One critical part of a business like that is connections with the recruiting industry, because you're essentially asking employers to let you serve as their recruiter, and you need to build trust. You can't just build the site and wait for people to come. Whitetruffle got that part right: their founder is a former recruiter.

srconstantin | 14 years ago | on: I am clever and ambitious. I want to try to cure cancer. Where do I start?

The bottom line: go to school.

I'm well aware of the drawbacks of academic science. I'm aware that some of the best progress happens outside of academia. It's not about that; it's about resources.

I've been doing some consulting for a company that's working on improving medical diagnosis (among other things.) I'm trying to build risk models for diseases based on genetic data. The problem is that this data isn't freely available. "Open" access data is usually only "open" in the sense that you can apply for access, and you usually have to be a biology professor to be considered. It's not like the tech world at all. We're used to open source. They're not.

If you want to do science, you need access to resources. You need a lab, or you need experimental data. It's really hard to do that outside of academia. Heck, it's hard to read journal articles outside of academia.

Going to school, for all its hassles, is essentially free access to resources. You don't have to be narrowly academia-minded to get an education -- I'm getting a math PhD, but I'm philosophically closer to the tech industry and I don't plan to work in academia.
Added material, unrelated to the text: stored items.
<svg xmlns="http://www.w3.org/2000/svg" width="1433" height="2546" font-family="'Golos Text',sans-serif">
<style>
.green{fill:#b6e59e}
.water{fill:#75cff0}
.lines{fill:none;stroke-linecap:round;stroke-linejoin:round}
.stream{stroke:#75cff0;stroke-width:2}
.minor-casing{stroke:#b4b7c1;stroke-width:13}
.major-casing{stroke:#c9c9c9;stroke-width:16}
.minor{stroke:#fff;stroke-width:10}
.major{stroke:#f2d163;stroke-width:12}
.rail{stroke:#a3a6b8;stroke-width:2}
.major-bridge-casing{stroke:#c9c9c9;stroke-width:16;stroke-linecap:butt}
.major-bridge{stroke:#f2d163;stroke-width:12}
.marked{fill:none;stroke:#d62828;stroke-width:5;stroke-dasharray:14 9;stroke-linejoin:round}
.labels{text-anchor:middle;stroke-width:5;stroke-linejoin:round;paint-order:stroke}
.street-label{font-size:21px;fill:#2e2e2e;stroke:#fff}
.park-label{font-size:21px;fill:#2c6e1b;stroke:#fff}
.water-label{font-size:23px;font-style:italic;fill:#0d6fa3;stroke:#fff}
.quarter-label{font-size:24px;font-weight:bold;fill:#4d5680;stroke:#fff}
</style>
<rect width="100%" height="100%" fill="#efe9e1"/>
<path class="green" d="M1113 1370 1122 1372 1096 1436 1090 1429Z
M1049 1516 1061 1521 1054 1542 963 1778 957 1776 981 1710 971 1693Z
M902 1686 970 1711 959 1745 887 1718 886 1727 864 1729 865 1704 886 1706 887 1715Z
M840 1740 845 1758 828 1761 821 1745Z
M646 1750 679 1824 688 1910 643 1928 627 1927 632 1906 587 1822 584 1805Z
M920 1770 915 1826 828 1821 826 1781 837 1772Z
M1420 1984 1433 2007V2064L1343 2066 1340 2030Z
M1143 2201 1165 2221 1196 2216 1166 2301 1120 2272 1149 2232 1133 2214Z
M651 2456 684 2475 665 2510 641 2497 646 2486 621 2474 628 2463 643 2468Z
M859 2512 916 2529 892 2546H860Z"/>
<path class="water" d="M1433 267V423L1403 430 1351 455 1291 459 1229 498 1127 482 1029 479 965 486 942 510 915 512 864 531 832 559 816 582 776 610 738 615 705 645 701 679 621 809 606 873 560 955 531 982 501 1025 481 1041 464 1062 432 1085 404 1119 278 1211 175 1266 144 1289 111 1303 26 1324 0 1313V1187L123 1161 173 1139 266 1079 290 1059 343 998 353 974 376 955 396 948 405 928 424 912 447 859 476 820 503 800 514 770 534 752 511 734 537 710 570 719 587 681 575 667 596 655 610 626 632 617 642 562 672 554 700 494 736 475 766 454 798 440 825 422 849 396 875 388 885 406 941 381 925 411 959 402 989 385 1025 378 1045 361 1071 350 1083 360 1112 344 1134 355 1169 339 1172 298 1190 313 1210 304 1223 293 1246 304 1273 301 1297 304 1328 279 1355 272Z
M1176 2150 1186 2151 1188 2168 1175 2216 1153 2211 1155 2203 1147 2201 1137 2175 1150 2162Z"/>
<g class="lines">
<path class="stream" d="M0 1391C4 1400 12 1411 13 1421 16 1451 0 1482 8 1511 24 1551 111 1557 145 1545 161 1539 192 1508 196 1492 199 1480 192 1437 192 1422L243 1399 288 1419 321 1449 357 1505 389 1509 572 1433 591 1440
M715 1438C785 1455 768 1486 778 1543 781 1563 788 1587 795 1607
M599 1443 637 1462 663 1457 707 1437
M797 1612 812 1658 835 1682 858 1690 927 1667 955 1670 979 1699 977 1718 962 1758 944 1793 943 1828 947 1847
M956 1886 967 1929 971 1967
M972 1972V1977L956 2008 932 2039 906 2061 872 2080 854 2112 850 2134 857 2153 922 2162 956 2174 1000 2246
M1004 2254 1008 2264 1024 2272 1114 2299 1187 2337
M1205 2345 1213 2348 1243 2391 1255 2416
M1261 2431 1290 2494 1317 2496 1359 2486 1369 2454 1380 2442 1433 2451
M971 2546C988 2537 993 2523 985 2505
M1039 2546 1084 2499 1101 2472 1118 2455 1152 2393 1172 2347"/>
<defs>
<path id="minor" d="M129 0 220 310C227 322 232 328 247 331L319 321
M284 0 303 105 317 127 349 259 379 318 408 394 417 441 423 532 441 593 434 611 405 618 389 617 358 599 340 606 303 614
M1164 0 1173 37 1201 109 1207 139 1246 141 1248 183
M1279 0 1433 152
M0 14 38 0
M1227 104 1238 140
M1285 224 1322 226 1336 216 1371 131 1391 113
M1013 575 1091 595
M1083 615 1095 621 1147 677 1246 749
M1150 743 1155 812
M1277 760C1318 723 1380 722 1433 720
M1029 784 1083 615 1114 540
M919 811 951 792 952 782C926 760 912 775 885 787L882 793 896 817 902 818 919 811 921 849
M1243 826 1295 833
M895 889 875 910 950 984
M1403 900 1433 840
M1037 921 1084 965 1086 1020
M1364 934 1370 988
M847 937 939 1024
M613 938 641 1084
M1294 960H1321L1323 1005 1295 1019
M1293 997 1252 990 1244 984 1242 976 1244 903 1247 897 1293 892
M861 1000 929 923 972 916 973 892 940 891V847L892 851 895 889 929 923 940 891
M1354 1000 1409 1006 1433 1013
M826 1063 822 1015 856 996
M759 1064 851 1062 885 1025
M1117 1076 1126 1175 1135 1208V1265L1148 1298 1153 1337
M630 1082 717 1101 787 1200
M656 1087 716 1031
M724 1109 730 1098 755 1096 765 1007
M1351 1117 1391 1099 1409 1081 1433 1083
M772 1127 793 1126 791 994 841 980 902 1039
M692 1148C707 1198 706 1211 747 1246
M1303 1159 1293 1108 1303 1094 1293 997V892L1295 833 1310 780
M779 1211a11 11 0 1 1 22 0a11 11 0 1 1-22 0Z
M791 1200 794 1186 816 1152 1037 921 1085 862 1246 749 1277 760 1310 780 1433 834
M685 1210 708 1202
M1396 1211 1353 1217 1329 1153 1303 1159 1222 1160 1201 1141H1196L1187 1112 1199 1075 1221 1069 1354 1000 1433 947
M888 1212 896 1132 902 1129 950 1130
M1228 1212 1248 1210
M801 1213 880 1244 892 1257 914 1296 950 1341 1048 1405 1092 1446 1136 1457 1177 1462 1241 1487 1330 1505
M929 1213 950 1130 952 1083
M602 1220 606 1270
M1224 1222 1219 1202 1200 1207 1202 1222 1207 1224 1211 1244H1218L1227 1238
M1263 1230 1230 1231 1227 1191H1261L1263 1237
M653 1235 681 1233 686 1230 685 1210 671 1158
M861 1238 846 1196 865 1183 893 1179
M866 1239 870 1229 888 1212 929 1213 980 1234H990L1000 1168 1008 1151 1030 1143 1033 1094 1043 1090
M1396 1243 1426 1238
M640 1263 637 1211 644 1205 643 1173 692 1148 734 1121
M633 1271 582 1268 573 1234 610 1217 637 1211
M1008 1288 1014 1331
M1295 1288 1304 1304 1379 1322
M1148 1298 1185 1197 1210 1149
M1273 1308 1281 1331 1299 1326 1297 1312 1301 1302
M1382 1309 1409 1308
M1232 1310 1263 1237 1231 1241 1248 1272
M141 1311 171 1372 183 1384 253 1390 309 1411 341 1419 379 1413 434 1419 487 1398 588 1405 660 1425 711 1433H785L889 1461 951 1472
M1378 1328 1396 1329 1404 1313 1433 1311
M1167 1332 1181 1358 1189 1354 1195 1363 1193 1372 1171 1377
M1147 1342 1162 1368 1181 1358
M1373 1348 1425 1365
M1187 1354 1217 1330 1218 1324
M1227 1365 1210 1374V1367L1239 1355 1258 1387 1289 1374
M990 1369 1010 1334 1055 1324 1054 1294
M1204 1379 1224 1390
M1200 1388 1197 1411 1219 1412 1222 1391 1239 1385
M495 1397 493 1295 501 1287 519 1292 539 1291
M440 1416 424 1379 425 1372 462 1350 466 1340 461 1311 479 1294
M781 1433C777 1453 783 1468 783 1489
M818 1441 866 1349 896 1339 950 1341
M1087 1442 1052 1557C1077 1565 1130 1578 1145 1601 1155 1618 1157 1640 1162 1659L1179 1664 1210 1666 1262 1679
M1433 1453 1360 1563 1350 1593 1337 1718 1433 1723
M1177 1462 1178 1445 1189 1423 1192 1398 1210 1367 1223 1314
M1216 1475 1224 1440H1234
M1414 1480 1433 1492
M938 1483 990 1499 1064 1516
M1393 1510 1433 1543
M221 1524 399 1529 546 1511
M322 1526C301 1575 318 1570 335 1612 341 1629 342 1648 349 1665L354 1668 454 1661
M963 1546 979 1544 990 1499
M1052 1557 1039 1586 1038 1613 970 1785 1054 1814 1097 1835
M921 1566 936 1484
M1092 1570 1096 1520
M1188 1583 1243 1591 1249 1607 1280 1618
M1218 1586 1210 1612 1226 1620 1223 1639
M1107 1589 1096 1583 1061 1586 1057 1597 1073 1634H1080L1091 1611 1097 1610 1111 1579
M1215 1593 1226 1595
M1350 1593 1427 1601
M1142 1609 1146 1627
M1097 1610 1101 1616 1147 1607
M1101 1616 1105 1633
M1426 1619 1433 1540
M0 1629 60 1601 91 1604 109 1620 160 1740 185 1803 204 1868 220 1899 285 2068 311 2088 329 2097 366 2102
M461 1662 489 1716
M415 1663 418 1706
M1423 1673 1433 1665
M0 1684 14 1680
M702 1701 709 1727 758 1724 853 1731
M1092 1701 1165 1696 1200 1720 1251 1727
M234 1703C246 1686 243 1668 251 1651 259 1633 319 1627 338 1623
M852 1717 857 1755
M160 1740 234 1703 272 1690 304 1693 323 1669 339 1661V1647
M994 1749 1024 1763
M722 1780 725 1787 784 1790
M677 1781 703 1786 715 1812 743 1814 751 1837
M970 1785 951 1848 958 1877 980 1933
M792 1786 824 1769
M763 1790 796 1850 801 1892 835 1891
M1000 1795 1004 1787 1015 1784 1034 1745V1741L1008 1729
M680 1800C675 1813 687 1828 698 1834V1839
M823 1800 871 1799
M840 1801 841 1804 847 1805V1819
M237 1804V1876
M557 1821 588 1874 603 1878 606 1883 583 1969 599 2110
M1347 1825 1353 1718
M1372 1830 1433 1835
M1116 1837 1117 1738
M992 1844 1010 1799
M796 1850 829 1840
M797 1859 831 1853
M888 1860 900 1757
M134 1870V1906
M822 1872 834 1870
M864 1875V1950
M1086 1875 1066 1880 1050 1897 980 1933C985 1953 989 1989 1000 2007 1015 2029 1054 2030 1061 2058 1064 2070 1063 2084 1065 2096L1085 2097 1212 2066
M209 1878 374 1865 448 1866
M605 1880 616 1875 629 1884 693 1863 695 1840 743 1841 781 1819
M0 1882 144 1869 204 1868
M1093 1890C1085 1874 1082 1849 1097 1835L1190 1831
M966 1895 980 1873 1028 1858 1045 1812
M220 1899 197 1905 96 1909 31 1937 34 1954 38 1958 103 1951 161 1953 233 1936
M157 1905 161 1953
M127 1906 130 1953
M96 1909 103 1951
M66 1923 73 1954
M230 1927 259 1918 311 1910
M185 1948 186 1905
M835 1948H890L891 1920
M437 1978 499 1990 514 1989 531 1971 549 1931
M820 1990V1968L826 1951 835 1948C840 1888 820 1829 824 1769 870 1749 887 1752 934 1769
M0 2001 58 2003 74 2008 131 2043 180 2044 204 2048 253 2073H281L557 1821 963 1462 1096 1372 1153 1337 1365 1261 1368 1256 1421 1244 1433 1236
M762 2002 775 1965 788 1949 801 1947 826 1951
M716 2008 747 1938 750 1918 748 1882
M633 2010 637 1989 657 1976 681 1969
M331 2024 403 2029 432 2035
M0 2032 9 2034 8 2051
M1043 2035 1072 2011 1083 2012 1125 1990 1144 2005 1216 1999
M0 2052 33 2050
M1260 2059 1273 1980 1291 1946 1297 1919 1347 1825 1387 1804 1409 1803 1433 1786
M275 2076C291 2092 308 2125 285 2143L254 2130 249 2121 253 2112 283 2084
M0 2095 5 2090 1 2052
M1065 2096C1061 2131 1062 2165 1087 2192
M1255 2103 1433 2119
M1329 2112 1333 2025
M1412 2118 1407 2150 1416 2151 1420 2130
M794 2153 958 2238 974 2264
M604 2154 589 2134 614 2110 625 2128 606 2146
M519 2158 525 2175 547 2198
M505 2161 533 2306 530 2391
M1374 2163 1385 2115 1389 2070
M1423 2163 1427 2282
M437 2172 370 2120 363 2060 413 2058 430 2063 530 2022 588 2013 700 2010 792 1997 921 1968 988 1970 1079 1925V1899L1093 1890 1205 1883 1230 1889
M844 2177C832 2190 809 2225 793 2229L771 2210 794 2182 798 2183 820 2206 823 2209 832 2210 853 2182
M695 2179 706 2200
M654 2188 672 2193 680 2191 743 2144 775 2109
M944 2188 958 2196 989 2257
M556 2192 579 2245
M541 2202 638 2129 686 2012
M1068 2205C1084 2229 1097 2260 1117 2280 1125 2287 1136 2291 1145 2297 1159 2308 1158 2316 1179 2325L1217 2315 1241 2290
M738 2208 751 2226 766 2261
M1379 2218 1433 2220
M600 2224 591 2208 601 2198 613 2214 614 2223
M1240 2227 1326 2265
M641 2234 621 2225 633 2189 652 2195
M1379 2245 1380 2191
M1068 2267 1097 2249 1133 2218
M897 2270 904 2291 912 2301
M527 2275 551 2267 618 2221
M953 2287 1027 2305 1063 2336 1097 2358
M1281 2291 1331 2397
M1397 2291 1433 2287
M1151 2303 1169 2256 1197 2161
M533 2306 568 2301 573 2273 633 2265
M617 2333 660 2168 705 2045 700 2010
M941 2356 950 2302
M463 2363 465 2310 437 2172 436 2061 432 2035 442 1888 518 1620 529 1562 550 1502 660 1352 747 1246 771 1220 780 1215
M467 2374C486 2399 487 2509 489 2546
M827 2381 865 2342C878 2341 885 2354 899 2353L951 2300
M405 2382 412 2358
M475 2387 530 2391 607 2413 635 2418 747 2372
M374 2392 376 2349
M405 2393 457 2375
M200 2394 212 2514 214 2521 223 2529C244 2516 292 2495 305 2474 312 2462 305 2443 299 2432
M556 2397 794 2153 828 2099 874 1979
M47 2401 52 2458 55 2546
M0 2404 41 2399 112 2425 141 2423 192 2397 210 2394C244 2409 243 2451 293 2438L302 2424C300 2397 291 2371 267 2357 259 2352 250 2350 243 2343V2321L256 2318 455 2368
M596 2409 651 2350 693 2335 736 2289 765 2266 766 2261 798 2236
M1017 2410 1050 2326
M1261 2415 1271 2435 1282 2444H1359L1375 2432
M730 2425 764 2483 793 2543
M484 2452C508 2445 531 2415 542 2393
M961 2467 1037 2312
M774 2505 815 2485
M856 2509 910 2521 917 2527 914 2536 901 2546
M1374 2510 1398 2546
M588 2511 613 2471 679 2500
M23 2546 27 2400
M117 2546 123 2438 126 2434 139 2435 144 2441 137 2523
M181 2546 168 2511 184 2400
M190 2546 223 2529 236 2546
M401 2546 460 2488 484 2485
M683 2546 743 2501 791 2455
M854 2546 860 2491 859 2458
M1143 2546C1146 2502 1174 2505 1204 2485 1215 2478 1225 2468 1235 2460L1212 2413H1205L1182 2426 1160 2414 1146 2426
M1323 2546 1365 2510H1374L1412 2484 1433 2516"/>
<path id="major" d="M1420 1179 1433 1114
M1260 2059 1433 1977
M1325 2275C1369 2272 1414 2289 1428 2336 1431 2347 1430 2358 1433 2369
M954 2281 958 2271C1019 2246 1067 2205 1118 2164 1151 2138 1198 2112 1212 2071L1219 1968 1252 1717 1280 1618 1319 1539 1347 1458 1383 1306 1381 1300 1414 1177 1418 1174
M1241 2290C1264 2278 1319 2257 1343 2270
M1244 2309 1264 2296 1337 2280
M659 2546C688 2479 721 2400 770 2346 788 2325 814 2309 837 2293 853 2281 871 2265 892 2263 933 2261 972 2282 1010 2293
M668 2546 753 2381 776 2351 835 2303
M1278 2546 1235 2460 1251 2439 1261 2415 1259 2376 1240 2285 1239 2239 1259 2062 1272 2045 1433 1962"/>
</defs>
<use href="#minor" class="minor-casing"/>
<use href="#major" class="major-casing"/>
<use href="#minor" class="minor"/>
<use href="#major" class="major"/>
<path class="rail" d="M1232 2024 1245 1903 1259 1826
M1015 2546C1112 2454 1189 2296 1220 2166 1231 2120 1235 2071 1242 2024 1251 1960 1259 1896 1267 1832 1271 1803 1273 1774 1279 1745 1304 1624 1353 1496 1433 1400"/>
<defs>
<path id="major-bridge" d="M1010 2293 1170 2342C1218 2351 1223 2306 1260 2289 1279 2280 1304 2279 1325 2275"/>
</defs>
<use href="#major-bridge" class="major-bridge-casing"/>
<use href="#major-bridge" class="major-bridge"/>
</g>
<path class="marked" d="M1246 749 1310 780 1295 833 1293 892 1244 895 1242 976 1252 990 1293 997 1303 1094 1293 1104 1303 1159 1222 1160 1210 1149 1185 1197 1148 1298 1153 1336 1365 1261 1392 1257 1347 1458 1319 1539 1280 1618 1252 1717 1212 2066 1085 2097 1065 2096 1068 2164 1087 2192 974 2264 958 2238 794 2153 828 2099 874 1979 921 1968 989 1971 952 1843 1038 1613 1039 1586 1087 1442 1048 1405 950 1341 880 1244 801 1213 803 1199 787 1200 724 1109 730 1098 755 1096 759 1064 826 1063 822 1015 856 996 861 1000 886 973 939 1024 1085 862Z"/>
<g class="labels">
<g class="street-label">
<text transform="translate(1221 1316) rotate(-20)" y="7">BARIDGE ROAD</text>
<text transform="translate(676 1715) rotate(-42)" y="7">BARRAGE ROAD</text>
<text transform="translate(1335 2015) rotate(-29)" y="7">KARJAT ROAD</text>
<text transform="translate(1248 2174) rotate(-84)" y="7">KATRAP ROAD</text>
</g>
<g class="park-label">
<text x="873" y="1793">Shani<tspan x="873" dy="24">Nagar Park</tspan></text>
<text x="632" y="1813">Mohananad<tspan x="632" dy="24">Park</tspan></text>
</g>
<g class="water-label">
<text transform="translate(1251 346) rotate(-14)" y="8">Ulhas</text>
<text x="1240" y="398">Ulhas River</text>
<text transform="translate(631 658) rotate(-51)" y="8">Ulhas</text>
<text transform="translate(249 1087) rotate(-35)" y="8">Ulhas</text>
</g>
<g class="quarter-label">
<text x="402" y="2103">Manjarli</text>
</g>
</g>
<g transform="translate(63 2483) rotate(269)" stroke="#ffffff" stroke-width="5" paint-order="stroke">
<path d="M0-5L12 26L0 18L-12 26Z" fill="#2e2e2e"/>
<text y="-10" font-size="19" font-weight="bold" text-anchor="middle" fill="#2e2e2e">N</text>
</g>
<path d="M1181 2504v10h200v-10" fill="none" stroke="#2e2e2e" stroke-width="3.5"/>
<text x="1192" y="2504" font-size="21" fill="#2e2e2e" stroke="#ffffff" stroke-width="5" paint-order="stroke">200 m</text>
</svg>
Grad school isn't a tribal identity, it's an opportunity to get what you value out of it.

srconstantin | 14 years ago | on: Ask HN: computer dating, but for jobs--does it exist?

www.whitetruffle.com is the best I've found so far.

It matches based on skills and a few other attributes (like location and whether you have a US visa.) I've talked to them, since this is a subject close to my heart and I'm curious, and they're planning on adding a more detailed questionnaire and a little machine learning.

Right now they're restricted to New York and the Bay Area and they're focused on engineering positions, mostly at startups. But they do a pretty darn good job. I'm on there, and I get a job offer every few weeks or so, many from excellent companies.